Albuquerque on pace to break homicide record
ALBUQUERQUE, N.M. – Two homicides over Tuesday night brought the Albuquerque Police Department’s total number of cases to 69 this year, compared to 67 from the same time last year. The city is now on pace to break a record, which you may recall was just set in 2021.
So we asked those working to combat violence for the City of Albuquerque: is there any progress in the fight to make the Duke City safer?
“We had to really look at how we give resources to homicide investigations different to how we have in the past,” said Kyle Hartsock, APD deputy commander.
Hartsock says for the first time in a long time, APD is investing in finding killers.
“Because these cases take a lot of work. So that number 16, we actually just hit this week. We now have 16 full time detectives in the homicide unit,” Hartsock said.
He says it’s the most homicide detectives APD has ever had and they are getting results.
“Our clearance rate as of Monday is 93%,” said Hartsock.
The clearance rate is calculated by dividing the number of cases solved, from any year (past or present) by the number of homicides this year.
Last year, around the same time, with a similar number of homicides, the clearance rate was just above 40%.
But this year there have been more killings at the same time last year, so how are we preventing violence?
“What we’re doing is working! And it has not been done in the city before,” said Gerri Bachicha with the Violence Intervention Program.
Bachicha heads up the Violence Intervention Program where they have caseworkers to intervene with people who are high risk for violent crime.
She says over the past two years, they’ve reached over 300 people and 90% of them have not returned to a life of violent crime.
But that is a drop in the bucket, in the grand scheme of things. Which is why they are getting new funding to hire new caseworkers, including one that will work with 12 already identified at-risk kids at West Mesa High School who have been suspended a number of times.

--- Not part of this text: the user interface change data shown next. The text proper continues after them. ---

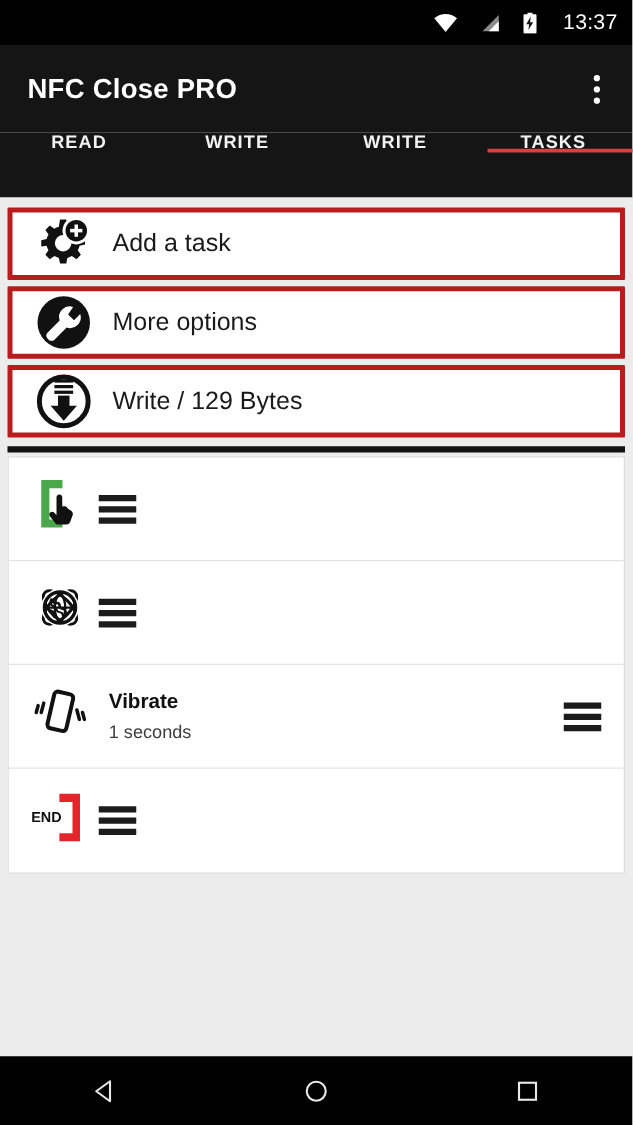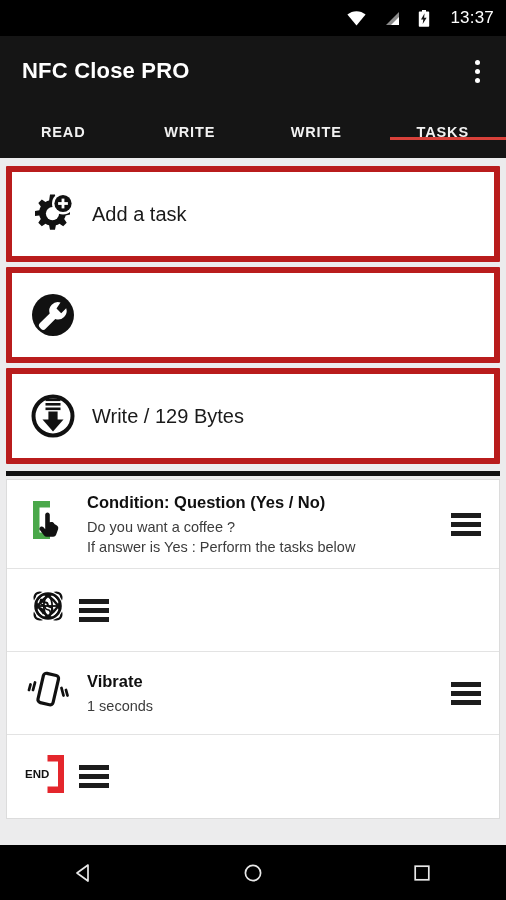--- a/index.html
+++ b/index.html
@@ -31,7 +31,7 @@
   .dot { width:5px; height:5px; border-radius:50%; background:#fff; }
 
   
-  .tabs { background:#151515; flex:0 0 52px; display:flex; align-items:center; }
+  .tabs { background:#151515; flex:0 0 52px; display:flex; align-items:flex-start; }
   .tab {
     flex:1; display:flex; align-items:center; justify-content:center;
     color:#f2f2f2; font-size:14.5px; font-weight:bold; letter-spacing:.9px;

But when will all this lead to results?
“I wish I had a crystal ball to predict the future. I know we are going to serve more than double the amount of people we are serving right now with our expansion,” said Bachihca.
“It might be having the effects right now. Like, those seeds have been getting planted and there are more that are getting planted. We just can’t always instantly tell the results until it’s over,” said Hartsock.